The legal twist? PleasrDAO asserted claims of trade secret misappropriation under the DTSA and New York law—alleging the album itself was a trade secret. Over Shkreli’s motion to dismiss, and in an apparent first for a musical work, Judge Chen agreed that PleasrDAO had plausibly alleged the album was deserving of trade-secret protection. Applying the Second Circuit’s Integrated Cash factors, Judge Chen agreed that allegations concerning the album’s confidential nature, strict contractual restrictions governing its use, and the elaborate security measures PleasrDAO has taken (armed guards, secure transport, video surveillance) to protect it support a plausible case for trade secret protection. The album’s staggering price—$2 million to Shkreli, $4 million to PleasrDAO—further bolstered an inference of the album’s independent economic value—event though it “does not fit squarely within a category of business information or data that is traditionally protectable as trade secrets.”

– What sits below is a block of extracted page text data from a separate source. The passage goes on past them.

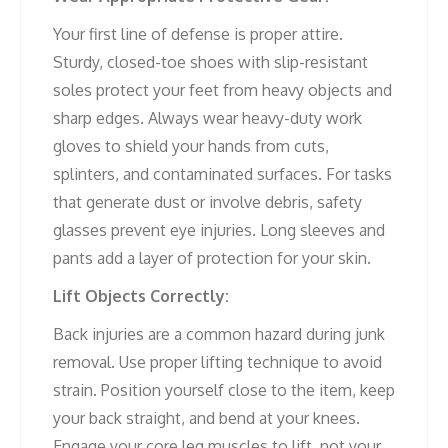
Your first line of defense is proper attire.
Sturdy, closed-toe shoes with slip-resistant
soles protect your feet from heavy objects and
sharp edges. Always wear heavy-duty work
gloves to shield your hands from cuts,
splinters, and contaminated surfaces. For tasks
that generate dust or involve debris, safety
glasses prevent eye injuries. Long sleeves and
pants add a layer of protection for your skin.
Lift Objects Correctly:
Back injuries are a common hazard during junk
removal. Use proper lifting technique to avoid
strain. Position yourself close to the item, keep
your back straight, and bend at your knees.
Engage your core leg muscles to lift, not your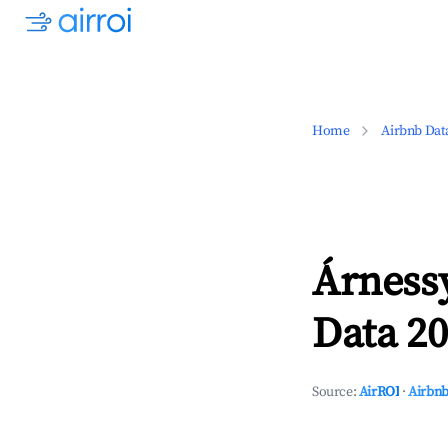
Home
Airbnb Dat
Árness
Data 20
Source:
AirROI
·
Airbnb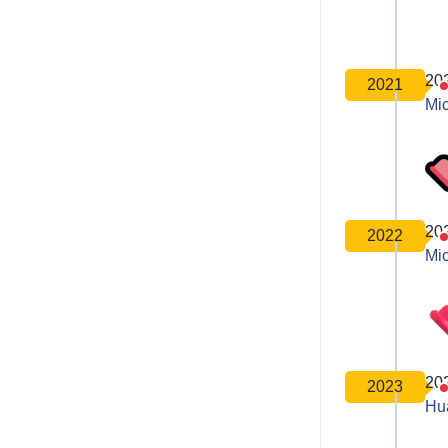
20
2021
Mic
20
2022
Mic
20
2023
Hu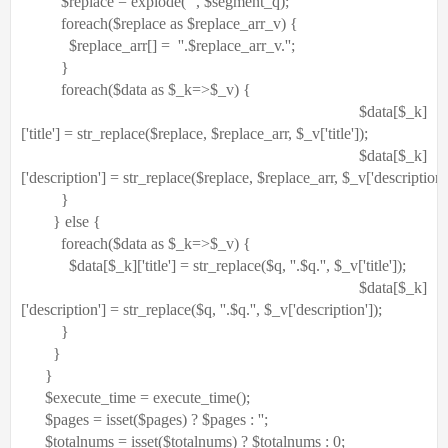
$replace
=
explode
(
' '
,
$segment_q
);
foreach
(
$replace
as
$replace_arr_v
) {
$replace_arr
[] =
'
'
.
$replace_arr_v
.
''
;
}
foreach
(
$data
as
$_k
=>
$_v
) {
$data
[
$_k
]
[
'title'
] =
str_replace
(
$replace
,
$replace_arr
,
$_v
[
'title'
]);
$data
[
$_k
]
[
'description'
] =
str_replace
(
$replace
,
$replace_arr
,
$_v
[
'description'
}
}
else
{
foreach
(
$data
as
$_k
=>
$_v
) {
$data
[
$_k
][
'title'
] =
str_replace
(
$q
,
'
'
.
$q
.
''
,
$_v
[
'title'
]);
$data
[
$_k
]
[
'description'
] =
str_replace
(
$q
,
'
'
.
$q
.
''
,
$_v
[
'description'
]);
}
}
}
$execute_time
= execute_time();
$pages
= isset(
$pages
) ?
$pages
:
''
;
$totalnums
= isset(
$totalnums
) ?
$totalnums
: 0;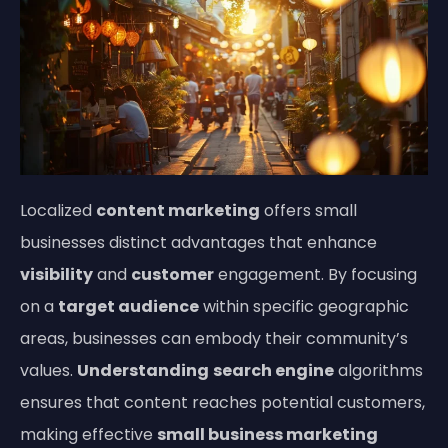
Localized
content marketing
offers small
businesses distinct advantages that enhance
visibility
and
customer
engagement. By focusing
on a
target audience
within specific geographic
areas, businesses can embody their community’s
values.
Understanding
search engine
algorithms
ensures that content reaches potential customers,
making effective
small business marketing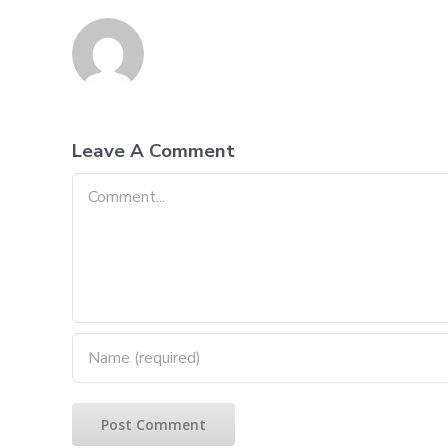
Leave A Comment
Comment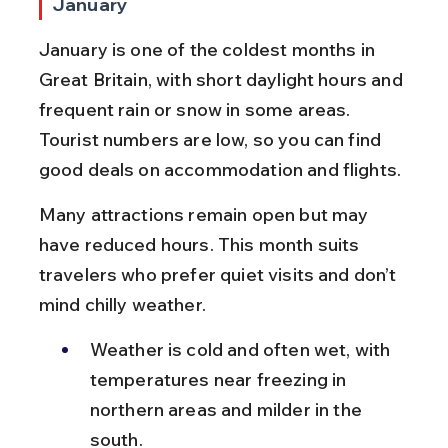
January
January is one of the coldest months in 
Great Britain, with short daylight hours and 
frequent rain or snow in some areas. 
Tourist numbers are low, so you can find 
good deals on accommodation and flights.
Many attractions remain open but may 
have reduced hours. This month suits 
travelers who prefer quiet visits and don’t 
mind chilly weather.
Weather is cold and often wet, with 
temperatures near freezing in 
northern areas and milder in the 
south.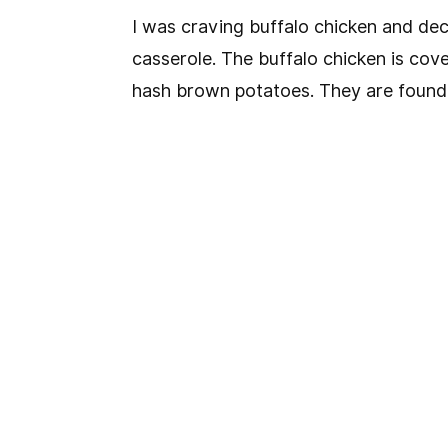
I was craving buffalo chicken and dec
casserole. The buffalo chicken is cove
hash brown potatoes. They are found i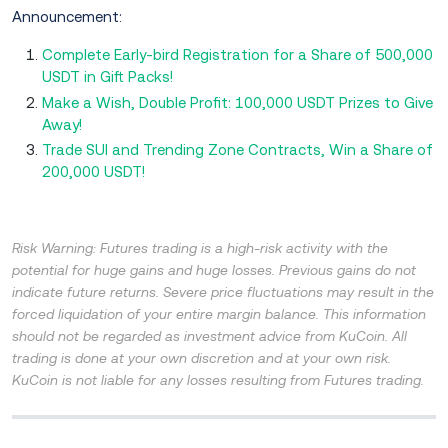
Announcement:
Complete Early-bird Registration for a Share of 500,000
USDT in Gift Packs!
Make a Wish, Double Profit: 100,000 USDT Prizes to Give
Away!
Trade SUI and Trending Zone Contracts, Win a Share of
200,000 USDT!
Risk Warning: Futures trading is a high-risk activity with the
potential for huge gains and huge losses. Previous gains do not
indicate future returns. Severe price fluctuations may result in the
forced liquidation of your entire margin balance. This information
should not be regarded as investment advice from KuCoin. All
trading is done at your own discretion and at your own risk.
KuCoin is not liable for any losses resulting from Futures trading.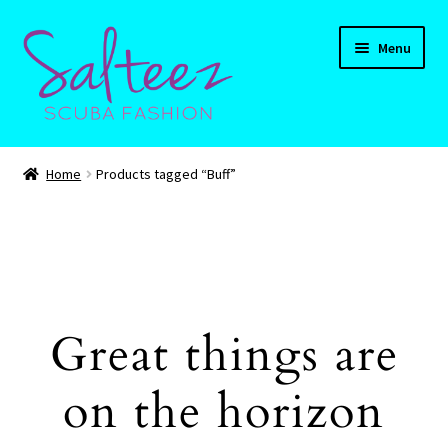
Skip
Skip
Menu
to
to
navigation
content
Expand
HOME
child
Home
Products tagged “Buff”
menu
Expand
Shop
child
menu
Expand
CART
child
menu
Contact Us
Great things are
on the horizon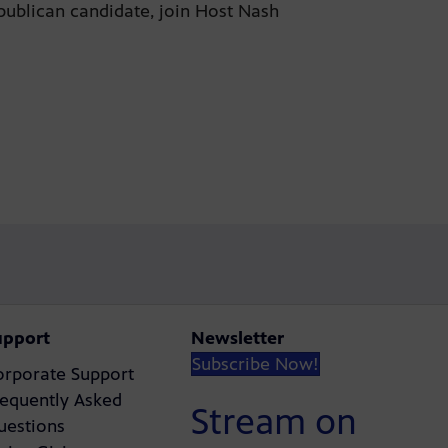
publican candidate, join Host Nash
upport
Newsletter
Subscribe Now!
orporate Support
requently Asked
Stream on
uestions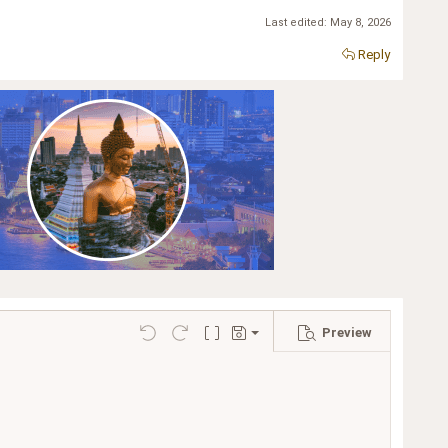
Last edited:
May 8, 2026
Reply
Preview
Save draft
Undo
Redo
Toggle BB code
Drafts
Delete draft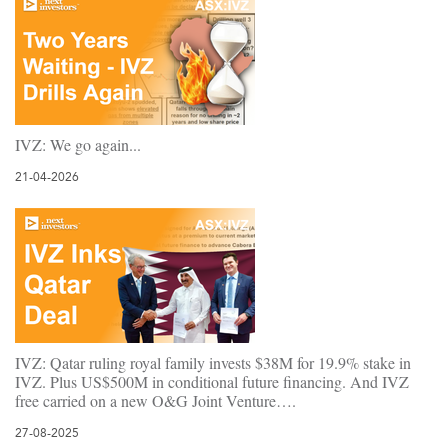
IVZ: We go again...
21-04-2026
IVZ: Qatar ruling royal family invests $38M for 19.9% stake in
IVZ. Plus US$500M in conditional future financing. And IVZ
free carried on a new O&G Joint Venture….
27-08-2025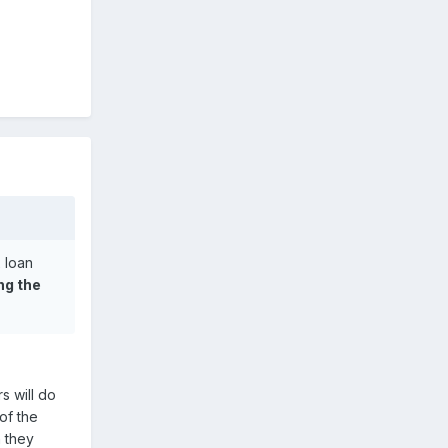
 loan
ng the
s will do
of the
n they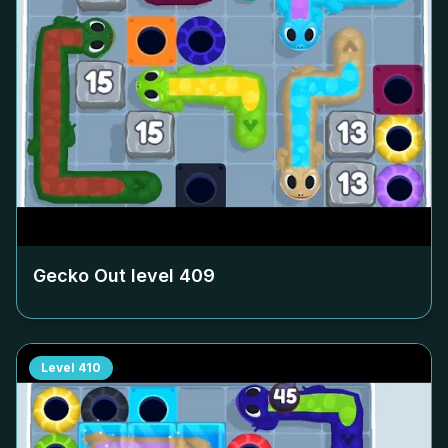
Gecko Out level
409
Level
410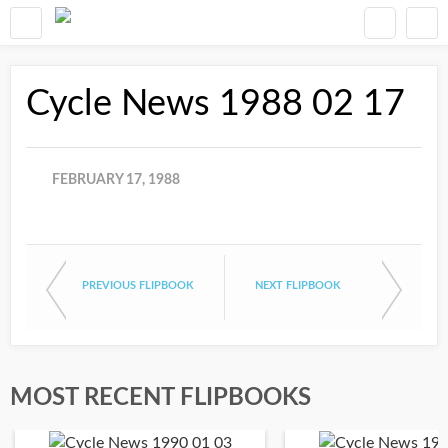
Cycle News 1988 02 17
FEBRUARY 17, 1988
PREVIOUS FLIPBOOK
NEXT FLIPBOOK
MOST RECENT FLIPBOOKS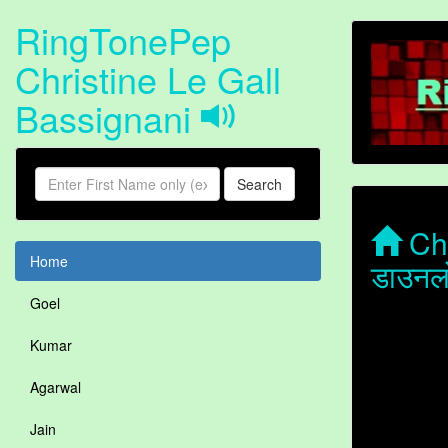
RingTonePep
Christine Le Gall
Bassignani
Search
Chr
Home
डाउनल
Goel
Kumar
Agarwal
Jain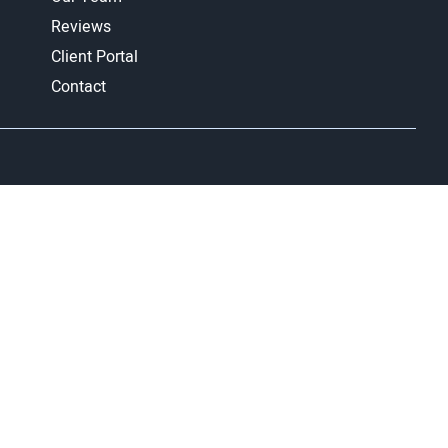
Reviews
Client Portal
Contact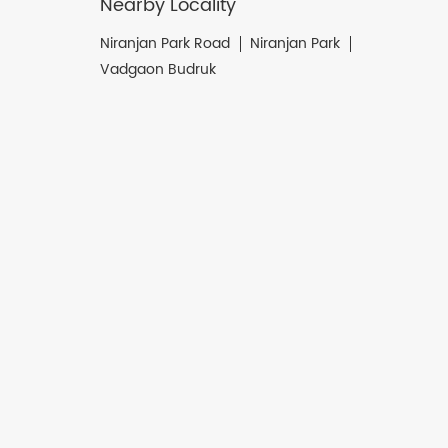
Nearby Locality
Niranjan Park Road
Niranjan Park
Vadgaon Budruk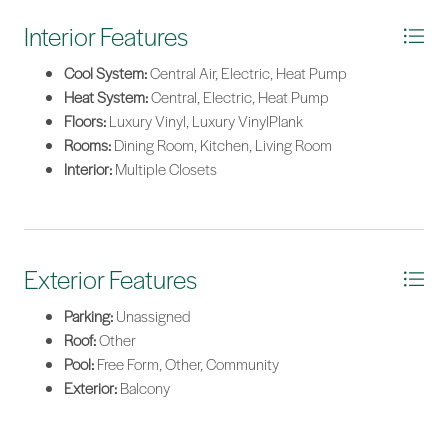
Interior Features
Cool System:
Central Air, Electric, Heat Pump
Heat System:
Central, Electric, Heat Pump
Floors:
Luxury Vinyl, Luxury VinylPlank
Rooms:
Dining Room, Kitchen, Living Room
Interior:
Multiple Closets
Exterior Features
Parking:
Unassigned
Roof:
Other
Pool:
Free Form, Other, Community
Exterior:
Balcony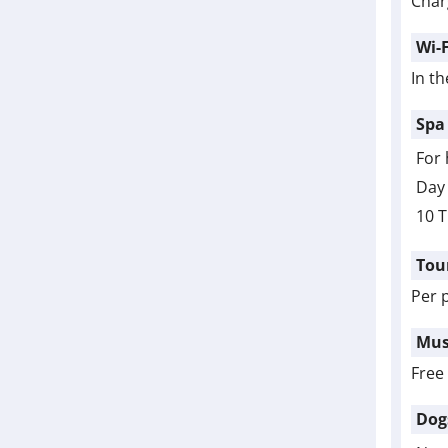
Char
Wi-F
In th
Spa
For 
Day 
10 T
Tou
Per 
Mus
Free
Dog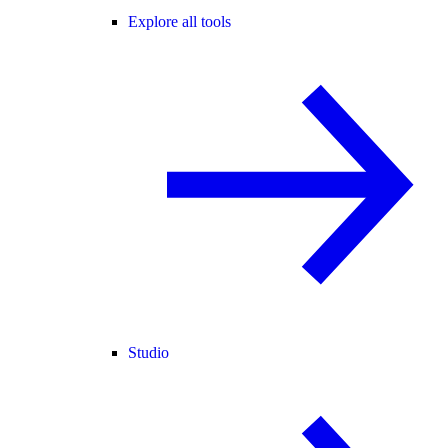
Explore all tools
Studio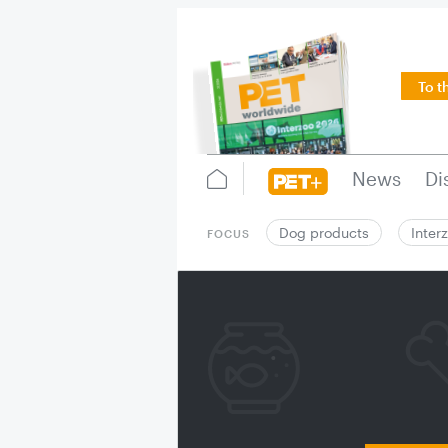
To t
News
Di
Dog products
Inter
FOCUS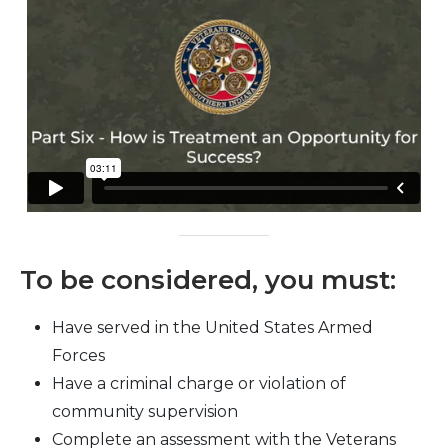
To be considered, you must:
Have served in the United States Armed
Forces
Have a criminal charge or violation of
community supervision
Complete an assessment with the Veterans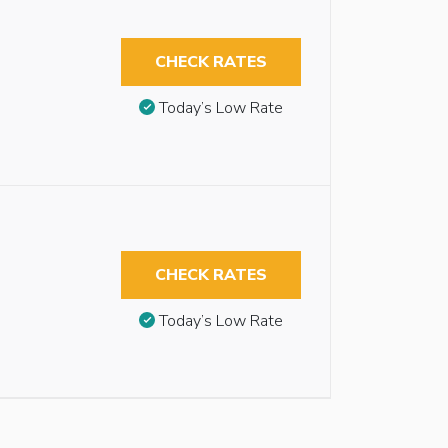
CHECK RATES
Today’s Low Rate
CHECK RATES
Today’s Low Rate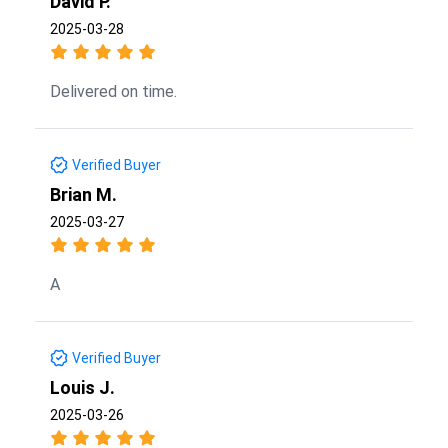
David P.
2025-03-28
Delivered on time.
Verified Buyer
Brian M.
2025-03-27
A
Verified Buyer
Louis J.
2025-03-26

Faced with other decisions in which courts had declined to treat unreleased songs as trade secrets—including works by Prince and Janet Jackson—Judge found PleasrDAO’s “unique” business model it be a key distinguishing feature creating a plausible inference of a competitive economic advantage from the album’s secrecy—i.e., the “ability to exploit its exclusivity to create an ‘experience’ that its competitors cannot.”
Practice Note:
Although a potentially unique case, the court’s willingness to apply trade-secret protection to a guarded musical work invites artists and IP owners to think creatively about the commercialization of their works. Through limited access and distribution, taking reasonable measures to preserve confidentiality and security, and packaging their works as an exclusive experience, IP owners may leverage a lucrative revenue source with the potential to preserve the benefit of trade-secret protection—a protection otherwise forfeited by a release to the general public.